The total number of deer harvested during the 2009 was 36, and the total deer harvested during the 2011 season was 78. Of that 2011-2012 total, 30 were does and 48 were bucks.
To get in on some of this action, hunters can best access Old River WMA by boat. Not only does entering the western side of the WMA off the Pearl River help hunters gain access to some of the best hunting spots, it also help hunters get away from some of the crowd.
Deer frequently travel sloughs and drains that dump into the Pearl River, and the mouths of these kinds of waterways are good places to tie up a boat and go exploring. Obviously, the farther you push back into the thickest cover, the better your chances are of scoring a deer, but Williams has success hunting close to the river.
"I've been in the stand before hunting and could see the river," he noted. "As long as you can find good, thick cover and some kind of food source, you can be in business no matter how close or far you are from the Pearl."
Although some hunters use portable ladder stands with their names and phone numbers permanently written on or attached to the stands, climbing stands probably get more of a workout on Old River WMA because of the freedom they provide hunters who would rather hunt the deer than hunt spots.
But to hear Williams talk about hunting river bottoms like those found in Old River, sometimes the best stand is right under your feet.
"I can't tell you how many animals I've seen hunting along the Pearl River just sitting on a log," he said. "During the early part of the season, (if) you get much higher than 10 feet up a tree and all the understory vegetation is going to block your view."
No matter whether you choose to hunt from a ladder, a climber or on the ground, locating that stand in the right spot is going to increase your chances of seeing animals. Although you might be able to go in and pick a good acorn tree and get lucky, finding the right combination of food, thickets and trails will put you right in their wheelhouses.
Successful hunters choose to hunt on the edges of the thickets because that is where deer like to travel; choose a thicket during a scouting trip, and you'll find deer trails traversing the thickest spots.

## WORK ORDER
Reproduce the passage of the deer hunting text word for word, starting at "To get in on" and ending at "of the crowd.". The listing that comes next was taken from a different source than the deer hunting text.

## DATA FOR ANALYSIS
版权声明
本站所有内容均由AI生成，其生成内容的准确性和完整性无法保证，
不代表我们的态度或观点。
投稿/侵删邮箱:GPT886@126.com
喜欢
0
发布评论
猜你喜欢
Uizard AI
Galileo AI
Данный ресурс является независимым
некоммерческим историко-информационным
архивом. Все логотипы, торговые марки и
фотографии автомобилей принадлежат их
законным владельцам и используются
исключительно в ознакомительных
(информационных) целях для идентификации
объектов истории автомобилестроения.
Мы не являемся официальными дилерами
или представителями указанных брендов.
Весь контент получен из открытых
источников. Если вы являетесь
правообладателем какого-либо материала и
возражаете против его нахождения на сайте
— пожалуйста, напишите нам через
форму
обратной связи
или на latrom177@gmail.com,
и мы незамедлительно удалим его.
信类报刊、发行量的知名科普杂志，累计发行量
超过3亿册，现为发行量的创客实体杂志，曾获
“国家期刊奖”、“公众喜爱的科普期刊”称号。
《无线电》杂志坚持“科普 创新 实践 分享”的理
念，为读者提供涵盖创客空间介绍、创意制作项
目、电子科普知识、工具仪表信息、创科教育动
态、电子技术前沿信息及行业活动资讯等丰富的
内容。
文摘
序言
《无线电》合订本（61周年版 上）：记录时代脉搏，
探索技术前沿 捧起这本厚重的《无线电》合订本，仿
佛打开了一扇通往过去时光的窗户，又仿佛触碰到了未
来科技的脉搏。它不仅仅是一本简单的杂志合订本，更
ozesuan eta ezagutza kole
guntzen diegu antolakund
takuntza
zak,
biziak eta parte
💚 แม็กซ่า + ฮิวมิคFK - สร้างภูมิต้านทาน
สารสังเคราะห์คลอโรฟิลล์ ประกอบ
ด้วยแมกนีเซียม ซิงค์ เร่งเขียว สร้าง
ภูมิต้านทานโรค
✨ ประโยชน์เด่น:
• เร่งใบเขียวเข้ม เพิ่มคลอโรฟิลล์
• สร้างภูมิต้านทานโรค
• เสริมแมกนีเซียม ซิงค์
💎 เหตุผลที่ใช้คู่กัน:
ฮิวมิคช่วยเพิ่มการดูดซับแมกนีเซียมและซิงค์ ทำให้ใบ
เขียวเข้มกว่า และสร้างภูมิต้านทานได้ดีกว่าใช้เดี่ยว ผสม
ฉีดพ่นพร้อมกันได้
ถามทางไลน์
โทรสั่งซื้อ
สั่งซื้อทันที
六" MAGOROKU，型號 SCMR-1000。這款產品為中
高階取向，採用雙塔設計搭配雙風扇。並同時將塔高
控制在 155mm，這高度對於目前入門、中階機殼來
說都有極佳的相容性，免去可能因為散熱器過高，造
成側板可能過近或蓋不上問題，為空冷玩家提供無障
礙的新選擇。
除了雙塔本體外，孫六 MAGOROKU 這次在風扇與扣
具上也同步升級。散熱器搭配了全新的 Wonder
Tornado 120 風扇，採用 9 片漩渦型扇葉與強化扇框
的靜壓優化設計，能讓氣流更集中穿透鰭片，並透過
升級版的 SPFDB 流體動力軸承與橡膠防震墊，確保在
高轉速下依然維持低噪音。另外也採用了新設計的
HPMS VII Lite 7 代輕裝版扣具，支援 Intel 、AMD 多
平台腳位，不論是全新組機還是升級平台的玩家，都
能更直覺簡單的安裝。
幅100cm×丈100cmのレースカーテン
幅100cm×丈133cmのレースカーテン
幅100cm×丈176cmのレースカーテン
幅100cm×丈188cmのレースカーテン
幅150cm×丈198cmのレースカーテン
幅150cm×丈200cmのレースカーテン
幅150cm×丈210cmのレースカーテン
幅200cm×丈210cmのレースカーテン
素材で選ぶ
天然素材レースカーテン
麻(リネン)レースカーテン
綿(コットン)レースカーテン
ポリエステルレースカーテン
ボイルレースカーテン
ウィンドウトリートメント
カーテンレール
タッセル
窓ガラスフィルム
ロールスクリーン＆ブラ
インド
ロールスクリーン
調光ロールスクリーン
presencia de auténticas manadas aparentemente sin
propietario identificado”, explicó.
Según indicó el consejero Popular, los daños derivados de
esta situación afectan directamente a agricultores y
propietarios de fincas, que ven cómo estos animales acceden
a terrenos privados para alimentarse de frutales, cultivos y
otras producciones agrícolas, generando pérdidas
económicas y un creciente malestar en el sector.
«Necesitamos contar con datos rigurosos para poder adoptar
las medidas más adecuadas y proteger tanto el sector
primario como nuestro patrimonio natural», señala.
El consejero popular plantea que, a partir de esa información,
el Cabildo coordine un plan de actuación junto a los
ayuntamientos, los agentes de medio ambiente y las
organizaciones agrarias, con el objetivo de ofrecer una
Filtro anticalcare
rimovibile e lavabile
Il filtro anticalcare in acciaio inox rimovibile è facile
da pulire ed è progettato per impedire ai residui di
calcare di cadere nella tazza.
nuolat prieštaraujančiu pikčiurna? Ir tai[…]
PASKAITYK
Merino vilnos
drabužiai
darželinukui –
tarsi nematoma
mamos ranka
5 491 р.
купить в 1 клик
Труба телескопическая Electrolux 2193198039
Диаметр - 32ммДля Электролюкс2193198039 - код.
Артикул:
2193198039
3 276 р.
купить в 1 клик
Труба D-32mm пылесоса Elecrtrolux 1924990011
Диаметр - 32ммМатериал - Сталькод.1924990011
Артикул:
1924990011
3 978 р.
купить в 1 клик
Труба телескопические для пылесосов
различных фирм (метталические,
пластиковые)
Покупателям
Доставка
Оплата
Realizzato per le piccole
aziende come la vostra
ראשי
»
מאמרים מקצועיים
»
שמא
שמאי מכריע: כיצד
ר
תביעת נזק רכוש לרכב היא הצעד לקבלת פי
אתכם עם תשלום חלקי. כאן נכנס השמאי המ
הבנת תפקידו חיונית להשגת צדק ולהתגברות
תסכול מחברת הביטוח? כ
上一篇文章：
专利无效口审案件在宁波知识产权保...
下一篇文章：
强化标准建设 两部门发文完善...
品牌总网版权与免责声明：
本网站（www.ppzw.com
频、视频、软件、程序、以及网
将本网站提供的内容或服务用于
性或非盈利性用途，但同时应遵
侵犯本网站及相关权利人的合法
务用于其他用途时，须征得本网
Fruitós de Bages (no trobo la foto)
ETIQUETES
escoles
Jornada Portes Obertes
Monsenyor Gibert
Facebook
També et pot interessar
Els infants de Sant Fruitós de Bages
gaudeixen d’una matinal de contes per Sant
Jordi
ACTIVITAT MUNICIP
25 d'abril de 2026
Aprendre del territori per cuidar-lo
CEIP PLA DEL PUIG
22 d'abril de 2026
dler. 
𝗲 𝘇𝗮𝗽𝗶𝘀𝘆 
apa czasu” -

## ANSWER BELOW
To get in on some of this action, hunters can best access Old River WMA by boat. Not only does entering the western side of the WMA off the Pearl River help hunters gain access to some of the best hunting spots, it also help hunters get away from some of the crowd.